Back to project page

Start here

This documentation is organized into separate pages so the setup flow is easier to follow:

Overview & prerequisites

VLA-REPLICA is a low-cost, reproducible real-world benchmark for evaluating vision-language-action policies on tabletop manipulation tasks. It uses an SO-101 follower arm, a top RealSense camera, and a wrist RGB camera inside a standardized light box setup.
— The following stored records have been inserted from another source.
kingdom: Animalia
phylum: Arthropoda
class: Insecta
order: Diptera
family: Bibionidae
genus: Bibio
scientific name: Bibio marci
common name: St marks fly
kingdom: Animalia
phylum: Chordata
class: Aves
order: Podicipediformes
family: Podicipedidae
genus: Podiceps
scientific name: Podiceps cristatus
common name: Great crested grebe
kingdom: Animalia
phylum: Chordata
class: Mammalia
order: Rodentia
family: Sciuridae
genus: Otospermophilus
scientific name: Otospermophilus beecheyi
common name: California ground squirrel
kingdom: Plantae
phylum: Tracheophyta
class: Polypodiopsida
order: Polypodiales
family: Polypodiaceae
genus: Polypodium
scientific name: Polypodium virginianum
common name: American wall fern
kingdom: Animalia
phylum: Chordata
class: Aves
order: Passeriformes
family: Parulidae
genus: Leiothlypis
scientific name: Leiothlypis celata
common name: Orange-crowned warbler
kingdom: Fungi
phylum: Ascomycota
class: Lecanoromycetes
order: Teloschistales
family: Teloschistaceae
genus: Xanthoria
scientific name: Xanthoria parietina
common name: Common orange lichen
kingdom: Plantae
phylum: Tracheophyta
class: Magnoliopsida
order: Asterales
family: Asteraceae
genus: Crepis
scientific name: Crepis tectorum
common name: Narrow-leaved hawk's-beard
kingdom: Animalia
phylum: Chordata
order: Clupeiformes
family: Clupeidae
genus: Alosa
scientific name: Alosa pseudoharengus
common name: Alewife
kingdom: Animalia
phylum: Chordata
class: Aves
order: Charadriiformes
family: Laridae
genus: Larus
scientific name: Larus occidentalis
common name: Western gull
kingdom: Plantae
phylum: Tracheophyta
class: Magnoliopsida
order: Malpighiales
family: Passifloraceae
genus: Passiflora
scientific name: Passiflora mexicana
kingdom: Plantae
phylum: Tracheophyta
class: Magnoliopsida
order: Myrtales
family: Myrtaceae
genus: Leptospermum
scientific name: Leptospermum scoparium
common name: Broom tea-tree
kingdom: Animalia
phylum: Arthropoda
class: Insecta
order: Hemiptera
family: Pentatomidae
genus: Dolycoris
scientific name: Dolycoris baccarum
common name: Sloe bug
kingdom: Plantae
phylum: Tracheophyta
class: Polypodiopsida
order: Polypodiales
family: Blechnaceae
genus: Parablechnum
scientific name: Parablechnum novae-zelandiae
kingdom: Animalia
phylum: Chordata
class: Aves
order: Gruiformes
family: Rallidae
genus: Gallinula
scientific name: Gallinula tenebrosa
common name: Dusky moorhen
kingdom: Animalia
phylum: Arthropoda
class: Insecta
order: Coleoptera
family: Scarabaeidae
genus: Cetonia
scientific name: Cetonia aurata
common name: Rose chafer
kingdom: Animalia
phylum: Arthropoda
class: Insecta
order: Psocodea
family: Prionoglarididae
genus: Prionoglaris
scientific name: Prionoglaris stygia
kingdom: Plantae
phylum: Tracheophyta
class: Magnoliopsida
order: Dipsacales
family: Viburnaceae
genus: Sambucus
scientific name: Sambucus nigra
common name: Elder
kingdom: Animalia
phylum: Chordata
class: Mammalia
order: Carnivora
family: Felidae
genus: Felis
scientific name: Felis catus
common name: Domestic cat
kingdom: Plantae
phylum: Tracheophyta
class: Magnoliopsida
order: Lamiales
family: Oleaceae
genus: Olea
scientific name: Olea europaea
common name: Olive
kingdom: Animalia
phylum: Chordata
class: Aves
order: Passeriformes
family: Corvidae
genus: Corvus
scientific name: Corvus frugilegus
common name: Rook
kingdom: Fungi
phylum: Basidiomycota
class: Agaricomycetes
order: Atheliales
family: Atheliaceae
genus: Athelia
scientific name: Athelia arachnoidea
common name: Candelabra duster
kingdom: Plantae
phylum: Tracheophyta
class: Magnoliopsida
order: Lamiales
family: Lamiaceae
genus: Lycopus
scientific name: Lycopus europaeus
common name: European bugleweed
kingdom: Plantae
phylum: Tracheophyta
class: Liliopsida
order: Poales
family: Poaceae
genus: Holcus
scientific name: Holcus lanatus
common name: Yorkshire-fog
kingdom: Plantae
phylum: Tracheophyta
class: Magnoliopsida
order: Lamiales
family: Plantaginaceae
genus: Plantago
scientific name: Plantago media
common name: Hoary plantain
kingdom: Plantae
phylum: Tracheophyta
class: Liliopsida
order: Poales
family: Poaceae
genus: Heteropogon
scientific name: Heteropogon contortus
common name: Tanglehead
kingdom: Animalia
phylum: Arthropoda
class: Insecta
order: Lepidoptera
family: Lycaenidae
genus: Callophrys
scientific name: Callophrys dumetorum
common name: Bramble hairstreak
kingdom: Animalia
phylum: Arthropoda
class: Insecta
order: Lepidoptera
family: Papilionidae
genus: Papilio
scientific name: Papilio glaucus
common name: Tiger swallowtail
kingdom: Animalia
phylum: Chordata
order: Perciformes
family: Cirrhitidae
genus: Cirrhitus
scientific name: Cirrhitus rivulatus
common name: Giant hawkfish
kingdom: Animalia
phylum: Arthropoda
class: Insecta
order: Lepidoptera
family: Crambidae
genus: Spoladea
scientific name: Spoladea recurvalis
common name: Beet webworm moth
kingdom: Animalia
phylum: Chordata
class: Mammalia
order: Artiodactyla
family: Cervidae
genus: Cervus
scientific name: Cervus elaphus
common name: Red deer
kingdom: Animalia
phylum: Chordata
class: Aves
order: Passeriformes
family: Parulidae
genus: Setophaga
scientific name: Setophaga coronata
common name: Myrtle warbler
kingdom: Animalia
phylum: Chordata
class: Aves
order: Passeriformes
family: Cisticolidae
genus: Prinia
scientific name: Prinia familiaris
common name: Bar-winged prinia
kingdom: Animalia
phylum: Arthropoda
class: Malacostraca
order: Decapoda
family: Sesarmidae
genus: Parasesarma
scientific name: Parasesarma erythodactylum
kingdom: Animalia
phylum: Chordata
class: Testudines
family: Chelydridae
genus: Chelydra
  • Estimated setup time: about 1 hour for the core software + calibration workflow.
  • Required background: none; the guide is written for non-experts.
  • System requirements: Our system utilizes an i9-10900X, 64GB RAM, and Nvidia A5000 (24GB VRAM). At least 24GB VRAM is recommended for real-time VLA inference, especially with pi0/pi0.5.
System overview diagram
Benchmark environment. Physical workspace showing the SO-101 follower arm, 32×32 in light box, LED panel, white background sheet, and AprilTag.

What is covered

This guide covers the full workflow from hardware assembly through policy evaluation:

  1. Gather the hardware and printed parts.
  2. Assemble the cameras, light box, and SO-101 platform.
  3. Install software and find device indices.
  4. Calibrate the arm and cameras.
  5. Run benchmark evaluations and compare results.

Quick notes

  • Keep lighting, camera angles, and the background sheet consistent.
  • Follow the calibration targets exactly before evaluating policies.
  • Use the task reference and troubleshooting pages when setting up scenes.